Many singers both in Nashville and Texas wear cowboy hats, but George Strait and James Lann are two of the very, very few country stars who are genuine cowboys.
“I grew up on cattle ranches in Arizona and New Mexico, I was born and raised cowpunching,” Lann says in a phone conversation from his home near Houston in mid-December. “I packed up and moved to Texas when I was 20, to pay my dues in the Honky Tonk’s of Texas like George Strait and many others. I was always thinking of creating a singing career.”
Nashville movers and shakers are thinking of James increasingly, ever since he notched his third straight No. 1 single on both, highly competitive Texas Music Charts with “Every Kiss Goodnight” on his own Ari-Tex Records label. His earlier No. 1 in 2010 was the autobiographical “The Talent Requires.”
In August of 2009, “Honky Tonk Two-Step Queen” also reached No. 1. This song was from his first album F-O-R-D.
Lann says of his most recent Texas chart-topper: “I wrote,’Every Kiss Goodnight’ for my wife Stephanie. It was the second single we put out from the CD Honky Tonk Kung Fu, and it’s doing really well. We have spent an increasing amount of time visiting radio stations, and we have been doing more live shows to make it work.”
James didn’t move directly to Nashville. Instead he moved to Texas because, he says, “I wanted to stand out from the crowd and have crafted a unique sound and really build a strong market for our music before we approached the national levels. We’ve been building our fan base here in our market and really creating a great springboard for our music. We really want to expand our markets and create great relationships in Nashville as we move forward.”
Musically, Lann’s records feature strong, guitar-driven hooks with his smooth, confident baritone vocals. “Every Kiss Goodnight” has the kind of chimey guitars that artists like the Byrds made famous. This combination of retro and current stylings has helped James become a radio and fan favorite in the Lone Star State.
And oh by the way, the Lone Star State is a bigger market now than ever. In late December, the 2010 Census revealed that Texas is one of just 5 states whose population grew by more than 20 percent the last decade. It is also a state where the Great Recession which has pounded the economy of other places – like Tennessee – has had little or no affect perhaps because of Texas’s continual growth.
Lann says his own musical influences run the gamut from AC/DC to George Jones, with countless stops in between. “The Talent Requires” also features many Brad Paisley-style shades and humor as well.
“We’ve been well accepted by radio, and it’s been a great blessing,” Lann says. “We’re excited every time we get a charted single. We love the rush from working to take it to the top of the charts and continue to put out the best music we can possibly record.”
But because of the massive size and scope of Texas, playing and touring in the state is never easy.
The traveling can be really exhausting,” Lann admits. “We hit 25 or 30 stations a week, usually driving between 1,500 and 3,000 miles each week. I bought a truck last year and it’s already got 80,000 miles on it. We are now in the process of buying a bus.”
Depending on the show and the venue, James works with either a 4-piece or 5-piece band on the road.

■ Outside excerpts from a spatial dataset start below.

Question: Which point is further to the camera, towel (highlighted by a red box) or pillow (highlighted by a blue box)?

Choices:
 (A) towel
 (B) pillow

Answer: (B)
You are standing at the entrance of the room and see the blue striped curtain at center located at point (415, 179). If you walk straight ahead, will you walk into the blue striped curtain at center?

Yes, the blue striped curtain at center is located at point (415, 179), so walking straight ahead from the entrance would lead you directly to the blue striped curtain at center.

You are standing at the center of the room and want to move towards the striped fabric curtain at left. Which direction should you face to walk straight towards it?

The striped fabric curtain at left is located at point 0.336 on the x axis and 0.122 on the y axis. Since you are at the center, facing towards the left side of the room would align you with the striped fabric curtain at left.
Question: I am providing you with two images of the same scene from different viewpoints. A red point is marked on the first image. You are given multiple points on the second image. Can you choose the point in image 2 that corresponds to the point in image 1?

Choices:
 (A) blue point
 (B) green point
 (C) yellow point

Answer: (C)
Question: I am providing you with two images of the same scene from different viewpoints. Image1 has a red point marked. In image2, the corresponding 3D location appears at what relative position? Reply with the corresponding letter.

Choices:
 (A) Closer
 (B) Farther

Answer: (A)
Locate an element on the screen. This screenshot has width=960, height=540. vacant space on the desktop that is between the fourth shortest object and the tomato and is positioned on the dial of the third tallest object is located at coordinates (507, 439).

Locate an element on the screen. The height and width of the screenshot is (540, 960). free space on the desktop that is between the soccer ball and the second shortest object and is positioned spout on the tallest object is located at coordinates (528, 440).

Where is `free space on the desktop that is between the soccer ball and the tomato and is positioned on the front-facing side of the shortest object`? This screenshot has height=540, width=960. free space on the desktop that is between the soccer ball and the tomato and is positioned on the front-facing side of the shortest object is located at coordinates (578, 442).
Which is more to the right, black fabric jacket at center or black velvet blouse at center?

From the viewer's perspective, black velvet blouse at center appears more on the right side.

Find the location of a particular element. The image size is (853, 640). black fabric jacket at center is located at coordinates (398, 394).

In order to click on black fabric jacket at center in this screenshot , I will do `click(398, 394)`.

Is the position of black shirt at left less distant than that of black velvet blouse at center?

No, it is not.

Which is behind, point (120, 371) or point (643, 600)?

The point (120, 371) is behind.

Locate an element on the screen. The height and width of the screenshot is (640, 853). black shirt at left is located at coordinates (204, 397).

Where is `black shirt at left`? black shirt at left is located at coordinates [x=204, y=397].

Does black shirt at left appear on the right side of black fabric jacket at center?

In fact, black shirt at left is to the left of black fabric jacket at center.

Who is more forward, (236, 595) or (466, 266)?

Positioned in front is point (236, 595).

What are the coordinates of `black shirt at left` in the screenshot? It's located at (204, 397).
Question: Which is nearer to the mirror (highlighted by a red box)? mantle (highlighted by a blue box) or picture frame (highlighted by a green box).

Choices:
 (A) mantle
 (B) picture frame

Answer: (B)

Lann books many of the shows himself. He also works with Charles Vessels of Gold Stream Management and radio promoter’s Ed Spacek with The Spacek Company and Dorothea Ivey with Cabin Creek Promotions both based around Austin, TX.
Another major contact in Nashville is Allen Butler, who oh by the way used to run a label group here you just might have heard of – Sony Nashville. Butler is now working as an independent artist manager.
James grew up on a working cattle ranch. What was that like?
“I think it instilled deep family roots, moreover a good work ethic,” he says. “Dad taught me that if it needs to be done, you do it. You don’t always have someone else to do things for you. If you gotta pull a well or do surgery on a cow out in the middle of nowhere, do it.”
That massive work ethic helped Lann do something else recently. He lost a whopping 40 pounds in 90 days through eating healthier and exercising.
And where did the unique name of the current album come from?
“ `Honky Tonk Kung Fu’ is one of the names of a song on the album. Chuck Floyd and I wrote that tune and it’s hilarious. The song is about a bar brawl and how it really looks like an old Chinese kung fu flick and not MMA. It’s a catchy name that people might pick up to look at a little closer, that’s why I picked it as the title,” James says, smiling.
James works with several CO-writers, both in Nashville and Texas, including Chuck Allen Floyd, Jon Goodwin, and Carson Chamberlain. Carson used to help run Mercury Nashville, and his production credits include Deana Carter’s No. 1 “Strawberry Wine.”
Lann is also a huge fan of his fellow Texas artists, including Kevin Fowler, Wade Bowen and many others.
Given his phenomenal work ethic and chart-topping radio success, 2011 figures to unfold as another amazing year for James Lann.